The penalty for flaring gas in Nigeria from January to October this year has hit $341.1 million, according to the National Oil Spill Detection and Response Agency (NOSDRA).
This data was acquired via the Nigeria Gas Flare Tracker (GFT), a satellite-based technology created by NOSDRA.
Gas flaring is the surface combustion or burning of natural gas that is often associated with crude oil production when pumped up from the ground.
According to NOSDRA, the current penalties for gas flaring in Nigeria officially stand at $2 per 1000 standard cubic feet (scf).
Currently, companies producing more than 10,000 barrels per day (bpd) pay a fine of $2 per 1,000 scf of gas flared, while companies producing less than 10,000 bpd pay a fine of $0.5.
In 2018, the federal government increased the penalty for gas flaring from N10 per 1,000 standard cubic feet (scf) to $2 per 1000 scf of gas flared.
Furthermore, various legislative measures to curb gas flaring in Nigeria have been in place since 1969. Since 1984, it has been illegal to flare gas in Nigeria without the written permission of the minister of petroleum resources.

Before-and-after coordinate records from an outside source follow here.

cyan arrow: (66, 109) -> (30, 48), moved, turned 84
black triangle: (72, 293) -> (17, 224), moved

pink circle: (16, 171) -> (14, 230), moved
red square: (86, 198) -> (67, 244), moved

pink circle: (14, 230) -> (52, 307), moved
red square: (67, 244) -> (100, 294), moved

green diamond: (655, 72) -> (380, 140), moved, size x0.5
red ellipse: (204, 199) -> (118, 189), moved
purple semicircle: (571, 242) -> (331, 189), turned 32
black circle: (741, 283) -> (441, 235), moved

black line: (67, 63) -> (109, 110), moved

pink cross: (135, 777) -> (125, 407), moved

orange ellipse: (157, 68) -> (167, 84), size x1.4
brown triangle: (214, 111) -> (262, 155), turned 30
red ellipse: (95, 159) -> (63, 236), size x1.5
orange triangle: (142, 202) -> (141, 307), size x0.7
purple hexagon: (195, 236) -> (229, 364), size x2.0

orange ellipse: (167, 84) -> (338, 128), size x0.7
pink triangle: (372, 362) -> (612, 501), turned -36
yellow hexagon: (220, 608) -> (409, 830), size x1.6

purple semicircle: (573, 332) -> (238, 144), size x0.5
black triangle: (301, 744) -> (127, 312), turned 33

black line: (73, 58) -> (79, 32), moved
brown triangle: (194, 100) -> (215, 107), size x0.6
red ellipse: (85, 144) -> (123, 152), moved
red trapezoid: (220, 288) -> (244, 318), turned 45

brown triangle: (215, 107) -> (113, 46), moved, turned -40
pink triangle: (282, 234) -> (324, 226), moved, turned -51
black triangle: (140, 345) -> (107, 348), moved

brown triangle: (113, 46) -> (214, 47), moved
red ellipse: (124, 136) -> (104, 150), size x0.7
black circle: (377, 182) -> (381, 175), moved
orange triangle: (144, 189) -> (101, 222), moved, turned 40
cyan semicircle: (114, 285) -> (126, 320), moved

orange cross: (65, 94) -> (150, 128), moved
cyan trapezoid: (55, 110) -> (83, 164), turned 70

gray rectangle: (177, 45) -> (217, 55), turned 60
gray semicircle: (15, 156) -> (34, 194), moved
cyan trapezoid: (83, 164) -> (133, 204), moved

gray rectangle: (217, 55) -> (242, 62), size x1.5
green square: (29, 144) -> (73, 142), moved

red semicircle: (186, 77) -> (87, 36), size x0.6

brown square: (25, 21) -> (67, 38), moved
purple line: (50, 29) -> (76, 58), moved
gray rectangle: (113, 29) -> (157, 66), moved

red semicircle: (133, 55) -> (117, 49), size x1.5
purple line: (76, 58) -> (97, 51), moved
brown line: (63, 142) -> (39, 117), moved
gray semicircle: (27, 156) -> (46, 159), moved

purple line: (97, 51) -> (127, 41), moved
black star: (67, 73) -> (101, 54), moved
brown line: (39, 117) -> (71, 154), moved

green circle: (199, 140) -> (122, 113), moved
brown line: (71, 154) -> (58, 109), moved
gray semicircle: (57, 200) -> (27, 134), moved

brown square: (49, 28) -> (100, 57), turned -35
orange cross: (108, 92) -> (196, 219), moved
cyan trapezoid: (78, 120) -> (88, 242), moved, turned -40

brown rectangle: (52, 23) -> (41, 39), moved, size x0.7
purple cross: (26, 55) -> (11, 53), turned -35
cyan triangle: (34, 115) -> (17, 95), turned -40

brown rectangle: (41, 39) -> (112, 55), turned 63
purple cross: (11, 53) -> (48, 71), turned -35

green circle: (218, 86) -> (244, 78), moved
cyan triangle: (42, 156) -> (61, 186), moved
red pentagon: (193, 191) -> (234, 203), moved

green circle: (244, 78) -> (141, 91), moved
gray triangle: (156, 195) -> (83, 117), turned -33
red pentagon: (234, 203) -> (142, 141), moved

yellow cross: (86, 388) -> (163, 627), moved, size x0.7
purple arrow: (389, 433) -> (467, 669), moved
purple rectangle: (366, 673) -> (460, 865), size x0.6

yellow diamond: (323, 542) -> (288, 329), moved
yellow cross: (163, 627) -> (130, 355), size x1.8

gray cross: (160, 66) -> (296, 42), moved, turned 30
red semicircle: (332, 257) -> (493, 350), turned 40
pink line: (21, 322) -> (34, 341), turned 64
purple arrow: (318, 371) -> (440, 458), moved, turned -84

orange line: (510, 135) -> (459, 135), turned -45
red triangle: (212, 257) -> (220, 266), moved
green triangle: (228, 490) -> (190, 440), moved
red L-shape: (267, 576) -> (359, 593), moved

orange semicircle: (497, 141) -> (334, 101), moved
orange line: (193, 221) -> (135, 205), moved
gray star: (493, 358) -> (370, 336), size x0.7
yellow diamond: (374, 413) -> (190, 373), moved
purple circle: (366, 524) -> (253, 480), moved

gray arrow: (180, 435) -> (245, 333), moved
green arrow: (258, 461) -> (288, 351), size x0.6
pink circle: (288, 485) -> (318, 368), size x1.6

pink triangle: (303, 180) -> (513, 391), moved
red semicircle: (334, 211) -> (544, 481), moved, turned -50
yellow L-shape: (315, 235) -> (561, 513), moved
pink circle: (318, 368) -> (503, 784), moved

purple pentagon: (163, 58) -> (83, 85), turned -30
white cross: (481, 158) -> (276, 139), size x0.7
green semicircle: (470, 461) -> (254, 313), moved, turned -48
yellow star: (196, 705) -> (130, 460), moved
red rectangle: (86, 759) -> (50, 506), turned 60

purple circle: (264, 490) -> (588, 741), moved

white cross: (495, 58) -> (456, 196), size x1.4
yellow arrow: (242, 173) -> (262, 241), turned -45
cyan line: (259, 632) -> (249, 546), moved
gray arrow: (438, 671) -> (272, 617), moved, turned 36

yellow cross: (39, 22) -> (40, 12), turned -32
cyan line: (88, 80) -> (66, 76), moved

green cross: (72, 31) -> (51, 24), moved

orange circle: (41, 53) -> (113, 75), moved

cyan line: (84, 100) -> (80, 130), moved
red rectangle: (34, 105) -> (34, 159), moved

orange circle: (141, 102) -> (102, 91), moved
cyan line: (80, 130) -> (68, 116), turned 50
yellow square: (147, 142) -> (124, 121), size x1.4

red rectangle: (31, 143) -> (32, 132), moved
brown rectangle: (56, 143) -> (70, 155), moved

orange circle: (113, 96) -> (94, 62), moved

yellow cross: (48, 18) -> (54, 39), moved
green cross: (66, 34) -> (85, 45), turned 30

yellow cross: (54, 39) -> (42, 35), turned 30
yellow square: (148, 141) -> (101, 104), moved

According to GFT, from January to October 2022, the flared gas emitted 9.1 million tonnes of carbon dioxide into the atmosphere, worth $596.9 million.
Furthermore, the gas flared has a power generation potential of 17.1 thousand gigawatts hour.
In addition, gas flaring shows economic losses because these gases can be utilised locally by power companies and other wholesale energy consumers or even exported.
“The amount of money companies pay for gas flaring by the ministry of environment is less than the amount they will use to capture the gas,” said Okoka Darlington, an electrical design consultant.
“If the penalty for flaring gas is higher, oil-producing companies will find a way to convert the gas to electricity.”
Darlington said it should be compulsory for companies that flare gas to pay a lot of tax for polluting the environment.
According to the World Bank, regulations that impose penalties on companies that flare gas may not always be effective at curtailing the practice, especially if flaring and paying a penalty is more economically viable than capturing the gas and selling it.
It said, “Oil operators can re-inject associated gas back into the ground or build the infrastructure needed to capture, store and transport the associated gas to market.
“Meanwhile, governments can implement effective regulations and policies to incentivise and encourage gas flaring reduction.”
According to NOSDRA, flared gas could be harnessed to provide electricity, which Nigeria faces an acute shortage of.
“This could be done at a local scale, or by feeding into Nigeria’s national grid,” it said.
“However, this is in a bad state of repair, and a combination of infrastructure, regulation and investment is required to encourage gas-to-power initiatives that could help address Nigeria’s power challenges.”
Chinedu Onyegbula, an energy sector expert and director at Bullox Resources Limited, said the biggest problem is that international oil companies (IOCs) have been able to get away with flaring and not paying the penalties required.
“Reason could be regulatory agency’s complicity by being compromised, Nigeria’s inability to verify gas flaring data from IOCs, and very little has been done to punish the IOCs for their actions,” Onyegbula said.
Onyegbula said Nigeria should enforce existing legislation, and empower the regulator with the technology and capacity to enforce its mandate.
He also said Nigeria should incentivise the commercialisation of gas flaring for the stakeholders across the value chain, especially those buying it from the flared sites, and stronger legislation should be enacted that criminalises and penalises gas flaring.
Nigeria’s inability to commence the gas flare commercialisation programme approved by the government in 2016 is said to be limiting efforts to end flaring.
The Nigerian Gas Flare Commercialisation Programme is an ambitious plan to sell over 700 million scf of gas a day flared at 178 different sites. The programme is set to restart under the new regulatory agency formed by the Petroleum Industry Act.